Our exquisite sense of balance relies on a nervous system that senses and compensates for destabilizing forces. To understand these neural computations, we build and use cutting-edge tools to dissect, measure, probe, and model brain activity as fish develop balancing behaviors.
This data lets us discover fundamental principles of brain function, enabling us to understand, prevent, and treat disease.
To learn more about our mission, click the links in the statement above, or read on.
Why study fish?
One particular species, zebrafish, offers a unique set of advantages when trying to understand brain function. First, as larvae they are transparent, making it straightforward to leverage the latest advances in optical microscopy. Second, significant genetic groundwork makes molecular-level control and monitoring of brain activity straightforward. Third, their brains are much smaller. Taken together, fish are an ideal model system to uncover general principles of nervous system function.
Fish and humans use similar neural architecture and strategies to maintain postural stability. Consequentially, our work translates well to an understanding of normal human balance. Similarly, we aim to leverage the simplicity and molecular control of the fish model to understand and ultimately treat disease states.
Why study balance?
We propose that the computations necessary to balance are general in nature.
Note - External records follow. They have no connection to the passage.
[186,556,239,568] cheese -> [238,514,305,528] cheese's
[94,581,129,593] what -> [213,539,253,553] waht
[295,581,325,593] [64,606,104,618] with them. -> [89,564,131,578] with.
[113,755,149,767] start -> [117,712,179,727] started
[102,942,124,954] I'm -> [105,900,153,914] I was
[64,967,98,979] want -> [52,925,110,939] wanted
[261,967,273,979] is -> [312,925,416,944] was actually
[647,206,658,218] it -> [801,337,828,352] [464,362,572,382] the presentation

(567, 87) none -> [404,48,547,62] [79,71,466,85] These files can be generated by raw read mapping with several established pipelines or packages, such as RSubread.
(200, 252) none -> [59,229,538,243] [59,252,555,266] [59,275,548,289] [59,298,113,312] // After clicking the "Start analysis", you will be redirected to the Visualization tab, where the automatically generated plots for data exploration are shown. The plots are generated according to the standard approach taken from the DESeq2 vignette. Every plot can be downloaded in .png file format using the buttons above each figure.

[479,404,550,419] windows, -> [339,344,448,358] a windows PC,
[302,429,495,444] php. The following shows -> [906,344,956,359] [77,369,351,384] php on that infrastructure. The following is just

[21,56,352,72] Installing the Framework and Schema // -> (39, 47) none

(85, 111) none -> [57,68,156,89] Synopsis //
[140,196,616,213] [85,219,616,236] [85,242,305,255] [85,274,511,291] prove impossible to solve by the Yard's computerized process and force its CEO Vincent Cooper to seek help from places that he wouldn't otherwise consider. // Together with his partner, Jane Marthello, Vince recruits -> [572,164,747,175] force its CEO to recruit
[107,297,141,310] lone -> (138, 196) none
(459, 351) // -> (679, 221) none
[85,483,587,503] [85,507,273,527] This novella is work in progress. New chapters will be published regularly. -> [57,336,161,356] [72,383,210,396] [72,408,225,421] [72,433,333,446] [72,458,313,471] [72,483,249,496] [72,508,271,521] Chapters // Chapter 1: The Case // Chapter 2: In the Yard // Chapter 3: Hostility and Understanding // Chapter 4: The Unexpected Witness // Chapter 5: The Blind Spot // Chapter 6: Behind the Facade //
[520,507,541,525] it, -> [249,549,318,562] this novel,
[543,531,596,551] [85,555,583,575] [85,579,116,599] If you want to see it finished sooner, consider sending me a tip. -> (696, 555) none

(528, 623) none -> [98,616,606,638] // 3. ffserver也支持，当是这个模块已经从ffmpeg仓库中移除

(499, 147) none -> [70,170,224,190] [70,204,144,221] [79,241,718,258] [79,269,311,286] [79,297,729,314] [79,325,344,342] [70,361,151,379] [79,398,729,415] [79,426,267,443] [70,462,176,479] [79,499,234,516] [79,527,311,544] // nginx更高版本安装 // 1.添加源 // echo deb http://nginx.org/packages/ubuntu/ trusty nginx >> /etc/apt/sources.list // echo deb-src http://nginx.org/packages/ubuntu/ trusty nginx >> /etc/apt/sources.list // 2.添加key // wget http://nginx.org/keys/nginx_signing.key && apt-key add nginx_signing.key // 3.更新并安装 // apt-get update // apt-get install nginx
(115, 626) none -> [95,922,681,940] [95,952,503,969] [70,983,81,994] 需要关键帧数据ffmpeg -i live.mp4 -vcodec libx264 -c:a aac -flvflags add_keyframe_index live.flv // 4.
By focusing on balance, we can understand the way our brains represent and utilize sensations to guide appropriate behavior.
The vestibular (or balance) system is a uniquely accessible model circuit to ask how the brain transforms sensation (forces on the body) to action (reflexive, corrective movements). Stabilizing posture and gaze are dynamic processes that can be reliably evoked by well-defined stimuli. Anatomically, we know the relevant neural projections from the sensory to motor periphery. The larval zebrafish permits molecular-level control at each stage, and the ability to monitor activity in many neurons simultaneously. We can therefore define the computations necessary for a sensorimotor transformation with rigorous control.
As scientists, much of what we do has never been done before, and requires new technology. In service of our science, we innovate in many domains, from genomic engineering to machining novel apparatus. Often, this innovation happens together with our collaborators, who bring a domain of expertise to the table. We could not be happier to discuss such collaborations; we’ve got a lot to learn.
We believe that the more we share the technologies we develop, the stronger the field. To that end, we’ve found it most effective to host people to come learn how we do what we do. Please contact us if you’re interested.
How do we dissect circuits?
One particular strength of the balance circuit is its comparatively constrained anatomy. Much of our work rests on a wiring diagram, elucidated over many years of work. The straightforward connectivity allows us to identify functional bottlenecks at the transition between stages.
Our main tool to dissect this circuit and measure the functional limits that arise at each junction is single-cell labeling. We have developed a set of protocols and reagents that allow us to molecularly target individual neurons at every stage of the circuit. This allows us unprecedented control over the balance circuit, at each node from sensation to action.
How do we measure brain activity?
We measure neural activity two ways: electrophysiologically, and optically. Together, they offer the ability to monitor the balance circuit with high spatial and temporal resolution. Electrophysiological measurements allow us to monitor the membrane potential of individual neurons at physiologically-relevant timescales. Optical recordings of genetically-encoded indicators complement these measurements, allowing us to characterize entire populations of neurons simultaneously.
How do we probe the balance circuit?
We interrogate the balance circuit in two ways: with natural stimuli, and with optically-gated ion channels. We read out the results of our perturbations both by monitoring behavior and its associated neural activity.
Larval zebrafish rapidly develop a set of sophisticated behaviors. Stable gaze and posture are vital to this repertoire, which includes meeting complex challenges like hunting and predator avoidance. Over the first few days of life, the nervous system rapidly wires the necessary balance circuitry. We aim to relate the molecular-level events necessary to establish the balance system to its fundamental functional limits. We believe that defining this relationship is crucial to understand disease.
Limits: how does the brain decode?
Sensory neurons in the balance circuit encode information about destabilizing forces. Downstream neurons use that information to correct gaze and posture. We’ve learned quite a bit about the limits of sensory neurons with respect to encoding, or representing, sensory information. In contrast, we know almost nothing about how downstream neurons interpret and process these signals. This "decoding" step places a fundamental limit on the brain's ability to transform sensation into action. It’s largely unexplored, and we’re going to understand it.
How does this research help us treat disease?
From a public health perspective, disorders of the vestibular, or “balance system,” are a big deal: recent estimates are that one of every three Americans over 40 have experienced a balance problem. While there are treatments for some of these disorders, many remain debilitating. Understanding normal function of the vestibular system is a necessary first step towards designing targeted therapies.